_Assignment_
Word for word, reproduce the listing that follows, excluding any pictures it contains.

_Data_

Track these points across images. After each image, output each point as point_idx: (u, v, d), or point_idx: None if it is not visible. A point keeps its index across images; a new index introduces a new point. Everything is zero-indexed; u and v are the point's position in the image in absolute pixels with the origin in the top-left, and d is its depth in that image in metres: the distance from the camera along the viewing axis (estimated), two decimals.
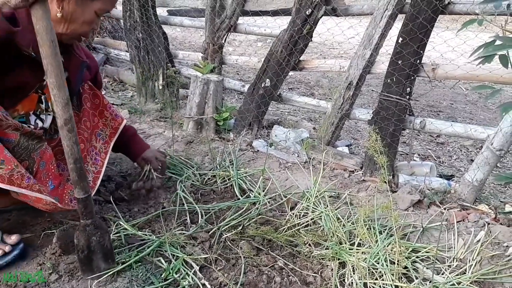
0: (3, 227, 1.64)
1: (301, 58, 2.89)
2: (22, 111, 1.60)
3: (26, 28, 1.37)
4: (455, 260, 1.75)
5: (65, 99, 1.25)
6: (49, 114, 1.71)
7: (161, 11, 3.84)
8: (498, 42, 1.37)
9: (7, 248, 1.53)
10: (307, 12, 2.63)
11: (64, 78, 1.25)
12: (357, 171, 2.55)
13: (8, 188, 1.37)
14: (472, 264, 1.69)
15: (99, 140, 1.96)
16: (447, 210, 2.10)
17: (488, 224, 1.94)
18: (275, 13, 3.07)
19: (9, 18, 1.32)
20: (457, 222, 1.97)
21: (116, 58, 4.74)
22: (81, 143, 1.82)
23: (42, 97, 1.66)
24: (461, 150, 3.42)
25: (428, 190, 2.25)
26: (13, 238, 1.57)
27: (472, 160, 2.21)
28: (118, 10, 4.60)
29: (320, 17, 2.67)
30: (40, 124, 1.67)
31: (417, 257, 1.75)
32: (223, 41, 3.31)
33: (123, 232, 1.74)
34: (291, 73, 3.05)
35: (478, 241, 1.83)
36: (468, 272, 1.66)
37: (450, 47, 2.54)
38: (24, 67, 1.50)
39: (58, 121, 1.27)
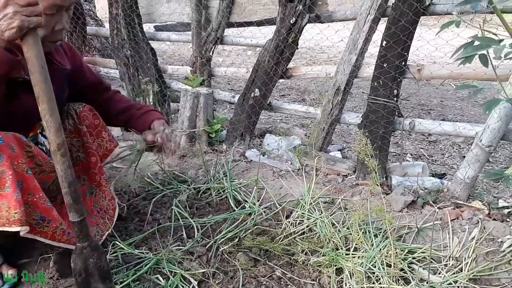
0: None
1: (289, 66, 2.91)
2: (31, 134, 1.65)
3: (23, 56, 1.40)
4: (451, 258, 1.76)
5: (58, 124, 1.26)
6: None
7: (148, 28, 3.86)
8: (476, 43, 1.39)
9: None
10: (291, 21, 2.66)
11: (55, 103, 1.25)
12: (351, 175, 2.56)
13: (48, 242, 1.52)
14: (468, 262, 1.71)
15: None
16: (441, 209, 2.11)
17: (482, 220, 1.96)
18: (259, 23, 3.10)
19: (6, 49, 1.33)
20: (451, 220, 1.99)
21: (106, 76, 4.75)
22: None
23: None
24: (453, 148, 3.44)
25: (421, 190, 2.27)
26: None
27: (465, 157, 2.23)
28: (105, 28, 4.62)
29: (305, 25, 2.70)
30: (47, 143, 1.71)
31: (413, 258, 1.76)
32: (210, 54, 3.33)
33: (120, 251, 1.74)
34: (281, 80, 3.08)
35: (473, 238, 1.84)
36: (464, 270, 1.67)
37: (434, 47, 2.57)
38: (28, 93, 1.48)
39: (51, 147, 1.28)
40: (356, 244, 1.82)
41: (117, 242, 1.79)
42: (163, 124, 1.90)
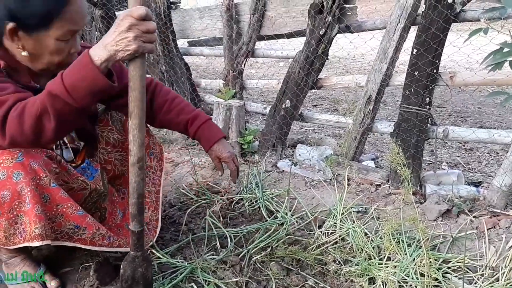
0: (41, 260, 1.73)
1: (320, 76, 2.93)
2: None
3: None
4: (487, 268, 1.73)
5: (142, 140, 1.33)
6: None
7: (182, 43, 3.98)
8: (506, 49, 1.38)
9: None
10: (320, 32, 2.69)
11: (145, 120, 1.31)
12: (384, 185, 2.55)
13: (89, 248, 1.58)
14: (505, 271, 1.67)
15: (153, 159, 1.96)
16: (477, 218, 2.07)
17: None
18: (289, 35, 3.14)
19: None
20: (488, 229, 1.95)
21: None
22: None
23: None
24: (490, 155, 3.35)
25: (457, 199, 2.23)
26: (53, 284, 1.67)
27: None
28: None
29: (334, 36, 2.72)
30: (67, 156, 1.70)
31: (448, 267, 1.74)
32: (242, 67, 3.40)
33: (156, 260, 1.80)
34: (313, 90, 3.09)
35: (511, 247, 1.80)
36: (501, 280, 1.64)
37: (466, 53, 2.54)
38: None
39: (131, 159, 1.34)
40: (389, 254, 1.81)
41: (153, 251, 1.85)
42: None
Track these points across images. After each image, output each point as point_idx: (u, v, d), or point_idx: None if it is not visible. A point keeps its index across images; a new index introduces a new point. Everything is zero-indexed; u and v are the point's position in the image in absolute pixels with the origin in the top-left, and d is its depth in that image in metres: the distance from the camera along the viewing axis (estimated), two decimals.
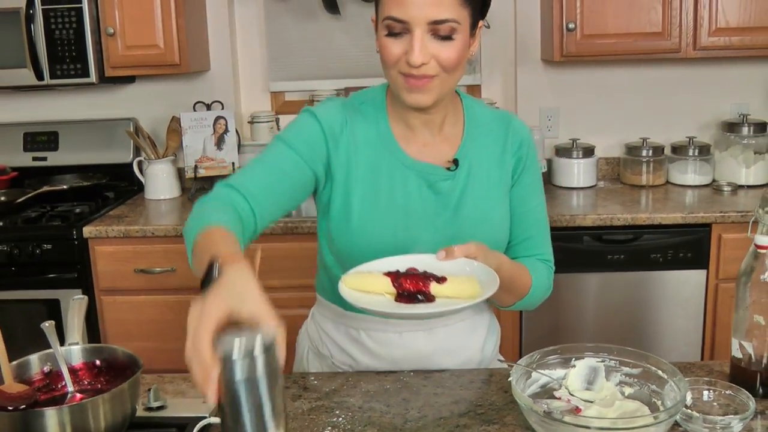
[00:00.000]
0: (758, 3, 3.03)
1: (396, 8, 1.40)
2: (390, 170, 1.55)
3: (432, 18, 1.39)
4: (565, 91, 3.54)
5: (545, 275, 1.65)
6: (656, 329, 2.96)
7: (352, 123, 1.55)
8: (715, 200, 3.06)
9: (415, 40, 1.39)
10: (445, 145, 1.59)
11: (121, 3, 3.12)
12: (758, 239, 1.37)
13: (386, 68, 1.47)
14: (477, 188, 1.58)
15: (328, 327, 1.68)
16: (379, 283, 1.33)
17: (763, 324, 1.38)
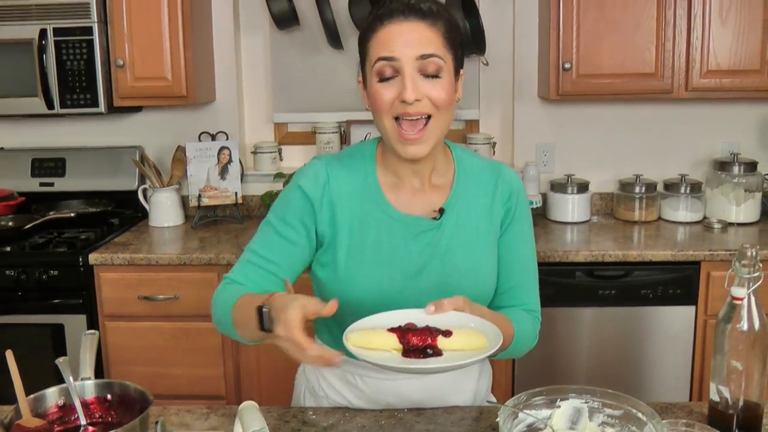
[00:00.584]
0: (747, 47, 3.12)
1: (385, 49, 1.48)
2: (376, 222, 1.60)
3: (419, 53, 1.47)
4: (561, 128, 3.63)
5: (530, 326, 1.68)
6: (647, 363, 3.02)
7: (335, 179, 1.61)
8: (705, 237, 3.14)
9: (406, 78, 1.46)
10: (435, 194, 1.64)
11: (131, 35, 3.21)
12: (734, 291, 1.44)
13: (379, 117, 1.52)
14: (465, 238, 1.62)
15: (324, 369, 1.72)
16: (384, 340, 1.36)
17: (741, 369, 1.46)
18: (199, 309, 2.99)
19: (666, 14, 3.11)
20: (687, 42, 3.14)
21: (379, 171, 1.63)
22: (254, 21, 3.64)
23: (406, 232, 1.60)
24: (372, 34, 1.51)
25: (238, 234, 3.29)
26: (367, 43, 1.53)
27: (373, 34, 1.51)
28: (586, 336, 3.01)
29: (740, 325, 1.45)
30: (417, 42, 1.47)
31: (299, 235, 1.61)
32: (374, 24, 1.51)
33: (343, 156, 1.66)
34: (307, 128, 3.73)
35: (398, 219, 1.60)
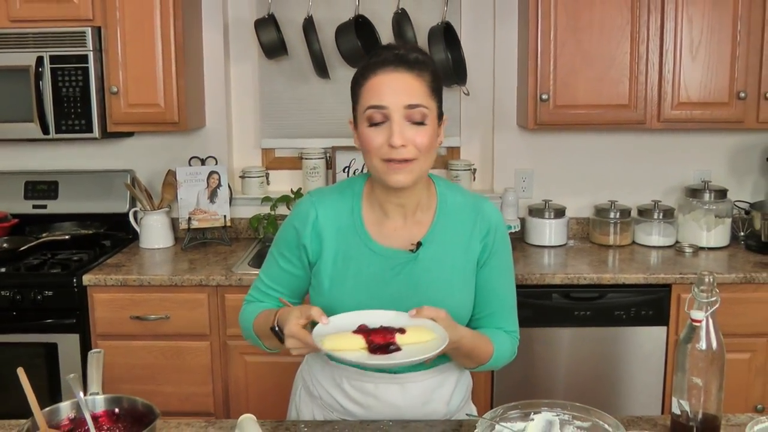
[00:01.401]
0: (717, 81, 3.27)
1: (376, 97, 1.63)
2: (358, 255, 1.74)
3: (407, 102, 1.62)
4: (539, 155, 3.76)
5: (507, 344, 1.83)
6: (621, 381, 3.14)
7: (322, 216, 1.77)
8: (676, 261, 3.27)
9: (394, 124, 1.61)
10: (416, 229, 1.77)
11: (125, 63, 3.31)
12: (693, 314, 1.57)
13: (368, 157, 1.67)
14: (440, 272, 1.74)
15: (317, 371, 1.87)
16: (353, 342, 1.53)
17: (700, 385, 1.58)
18: (190, 328, 3.09)
19: (639, 49, 3.26)
20: (659, 75, 3.28)
21: (365, 207, 1.78)
22: (244, 50, 3.76)
23: (385, 264, 1.73)
24: (364, 81, 1.66)
25: (227, 256, 3.40)
26: (359, 89, 1.67)
27: (366, 82, 1.65)
28: (563, 355, 3.13)
29: (699, 345, 1.58)
30: (405, 92, 1.62)
31: (296, 267, 1.82)
32: (366, 72, 1.66)
33: (333, 192, 1.82)
34: (294, 154, 3.84)
35: (378, 252, 1.74)
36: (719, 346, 1.57)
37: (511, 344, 1.85)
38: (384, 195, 1.74)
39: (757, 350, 3.09)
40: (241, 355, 3.11)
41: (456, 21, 3.63)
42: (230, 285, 3.06)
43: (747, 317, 3.04)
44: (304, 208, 1.79)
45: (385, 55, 1.66)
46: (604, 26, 3.25)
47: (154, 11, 3.28)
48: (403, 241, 1.75)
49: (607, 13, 3.24)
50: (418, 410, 1.80)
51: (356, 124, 1.71)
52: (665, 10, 3.23)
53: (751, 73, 3.26)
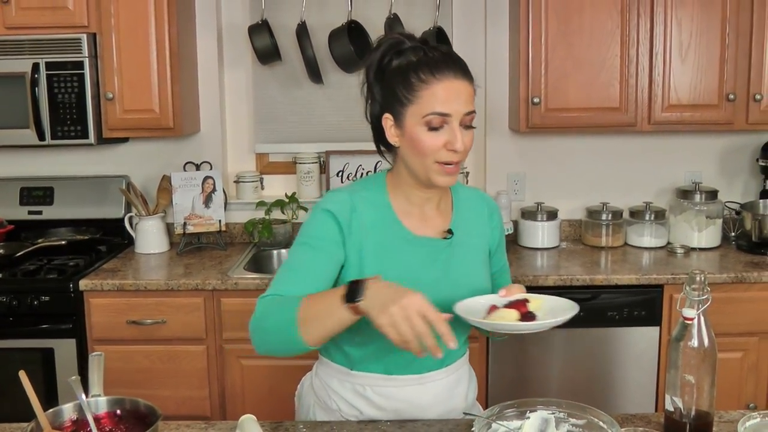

_Answer to the exercise_
Track these points across images. After each image, output each point as point_idx: (u, v, d), or point_idx: None if it is not visible. A point keeps its index across images; a new index introduces a new point. Everything is zero-indexed; u and v are the point's position in the image in absolute pixels with the origin in the top-left, and d is its depth in that image in metres: the distance from the camera along the viewing axis (estimated), two decimals.
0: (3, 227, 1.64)
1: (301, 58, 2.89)
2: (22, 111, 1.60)
3: (26, 28, 1.37)
4: (455, 260, 1.75)
5: (65, 99, 1.25)
6: (49, 114, 1.71)
7: (161, 11, 3.84)
8: (498, 42, 1.37)
9: (7, 248, 1.53)
10: (307, 12, 2.63)
11: (64, 78, 1.25)
12: (357, 171, 2.55)
13: (8, 188, 1.37)
14: (472, 264, 1.69)
15: (99, 140, 1.96)
16: (447, 210, 2.10)
17: (488, 224, 1.94)
18: (275, 13, 3.07)
19: (9, 18, 1.32)
20: (457, 222, 1.97)
21: (116, 58, 4.74)
22: (81, 143, 1.82)
23: (42, 97, 1.66)
24: (461, 150, 3.42)
25: (428, 190, 2.25)
26: (13, 238, 1.57)
27: (472, 160, 2.21)
28: (118, 10, 4.60)
29: (320, 17, 2.67)
30: (40, 124, 1.67)
31: (417, 257, 1.75)
32: (223, 41, 3.31)
33: (123, 232, 1.74)
34: (291, 73, 3.05)
35: (478, 241, 1.83)
36: (468, 272, 1.66)
37: (450, 47, 2.54)
38: (24, 67, 1.50)
39: (58, 121, 1.27)
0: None
1: (289, 66, 2.91)
2: (31, 134, 1.65)
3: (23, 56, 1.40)
4: (451, 258, 1.76)
5: (58, 124, 1.26)
6: None
7: (148, 28, 3.86)
8: (476, 43, 1.39)
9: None
10: (291, 21, 2.66)
11: (55, 103, 1.25)
12: (351, 175, 2.56)
13: (48, 242, 1.52)
14: (468, 262, 1.71)
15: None
16: (441, 209, 2.11)
17: (482, 220, 1.96)
18: (259, 23, 3.10)
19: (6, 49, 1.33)
20: (451, 220, 1.99)
21: (106, 76, 4.75)
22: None
23: None
24: (453, 148, 3.44)
25: (421, 190, 2.27)
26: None
27: (465, 157, 2.23)
28: (105, 28, 4.62)
29: (305, 25, 2.70)
30: (47, 143, 1.71)
31: (413, 258, 1.76)
32: (210, 54, 3.33)
33: (120, 251, 1.74)
34: (281, 80, 3.08)
35: (473, 238, 1.84)
36: (464, 270, 1.67)
37: (434, 47, 2.57)
38: (28, 93, 1.48)
39: (51, 147, 1.28)
40: (356, 244, 1.82)
41: (117, 242, 1.79)
42: (163, 124, 1.90)
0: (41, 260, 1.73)
1: (320, 76, 2.93)
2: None
3: None
4: (487, 268, 1.73)
5: (142, 140, 1.33)
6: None
7: (182, 43, 3.98)
8: (506, 49, 1.38)
9: None
10: (320, 32, 2.69)
11: (145, 120, 1.31)
12: (384, 185, 2.55)
13: (89, 248, 1.58)
14: (505, 271, 1.67)
15: (153, 159, 1.96)
16: (477, 218, 2.07)
17: None
18: (289, 35, 3.14)
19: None
20: (488, 229, 1.95)
21: None
22: None
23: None
24: (490, 155, 3.35)
25: (457, 199, 2.23)
26: (53, 284, 1.67)
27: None
28: None
29: (334, 36, 2.72)
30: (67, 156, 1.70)
31: (448, 267, 1.74)
32: (242, 67, 3.40)
33: (156, 260, 1.80)
34: (313, 90, 3.09)
35: (511, 247, 1.80)
36: (501, 280, 1.64)
37: (466, 53, 2.54)
38: None
39: (131, 159, 1.34)
40: (389, 254, 1.81)
41: (153, 251, 1.85)
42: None
Track these points across images. After each image, output each point as point_idx: (u, v, d), or point_idx: None if it is not visible. A point keeps its index across images; a new index introduces a new point. Everything is zero-indexed; u and v are the point's position in the image in absolute pixels with the origin in the top-left, and d is its depth in that image in metres: the distance from the camera along the viewing axis (estimated), two decimals.
[00:00.000]
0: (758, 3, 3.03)
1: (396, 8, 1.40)
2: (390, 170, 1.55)
3: (432, 18, 1.39)
4: (565, 91, 3.54)
5: (545, 275, 1.65)
6: (656, 329, 2.96)
7: (352, 123, 1.55)
8: (715, 200, 3.06)
9: (415, 40, 1.39)
10: (445, 145, 1.59)
11: (121, 3, 3.12)
12: (758, 239, 1.37)
13: (386, 68, 1.47)
14: (477, 188, 1.58)
15: (328, 327, 1.68)
16: (379, 283, 1.33)
17: (763, 324, 1.38)
[00:00.584]
0: (747, 47, 3.12)
1: (385, 49, 1.48)
2: (376, 222, 1.60)
3: (419, 53, 1.47)
4: (561, 128, 3.63)
5: (530, 326, 1.68)
6: (647, 363, 3.02)
7: (335, 179, 1.61)
8: (705, 237, 3.14)
9: (406, 78, 1.46)
10: (435, 194, 1.64)
11: (131, 35, 3.21)
12: (734, 291, 1.44)
13: (379, 117, 1.52)
14: (465, 238, 1.62)
15: (324, 369, 1.72)
16: (384, 340, 1.36)
17: (741, 369, 1.46)
18: (199, 309, 2.99)
19: (666, 14, 3.11)
20: (687, 42, 3.14)
21: (379, 171, 1.63)
22: (254, 21, 3.64)
23: (406, 232, 1.60)
24: (372, 34, 1.51)
25: (238, 234, 3.29)
26: (367, 43, 1.53)
27: (373, 34, 1.51)
28: (586, 336, 3.01)
29: (740, 325, 1.45)
30: (417, 42, 1.47)
31: (299, 235, 1.61)
32: (374, 24, 1.51)
33: (343, 156, 1.66)
34: (307, 128, 3.73)
35: (398, 219, 1.60)
[00:01.401]
0: (717, 81, 3.27)
1: (376, 97, 1.63)
2: (358, 255, 1.74)
3: (407, 102, 1.62)
4: (539, 155, 3.76)
5: (507, 344, 1.83)
6: (621, 381, 3.14)
7: (322, 216, 1.77)
8: (676, 261, 3.27)
9: (394, 124, 1.61)
10: (416, 229, 1.77)
11: (125, 63, 3.31)
12: (693, 314, 1.57)
13: (368, 157, 1.67)
14: (440, 272, 1.74)
15: (317, 371, 1.87)
16: (353, 342, 1.53)
17: (700, 385, 1.58)
18: (190, 328, 3.09)
19: (639, 49, 3.26)
20: (659, 75, 3.28)
21: (365, 207, 1.78)
22: (244, 50, 3.76)
23: (385, 264, 1.73)
24: (364, 81, 1.66)
25: (227, 256, 3.40)
26: (359, 89, 1.67)
27: (366, 82, 1.65)
28: (563, 355, 3.13)
29: (699, 345, 1.58)
30: (405, 92, 1.62)
31: (296, 267, 1.82)
32: (366, 72, 1.66)
33: (333, 192, 1.82)
34: (294, 154, 3.84)
35: (378, 252, 1.74)
36: (719, 346, 1.57)
37: (511, 344, 1.85)
38: (384, 195, 1.74)
39: (757, 350, 3.09)
40: (241, 355, 3.11)
41: (456, 21, 3.63)
42: (230, 285, 3.06)
43: (747, 317, 3.04)
44: (304, 208, 1.79)
45: (385, 55, 1.66)
46: (604, 26, 3.25)
47: (154, 11, 3.28)
48: (403, 241, 1.75)
49: (607, 13, 3.24)
50: (418, 410, 1.80)
51: (356, 124, 1.71)
52: (665, 10, 3.23)
53: (751, 73, 3.26)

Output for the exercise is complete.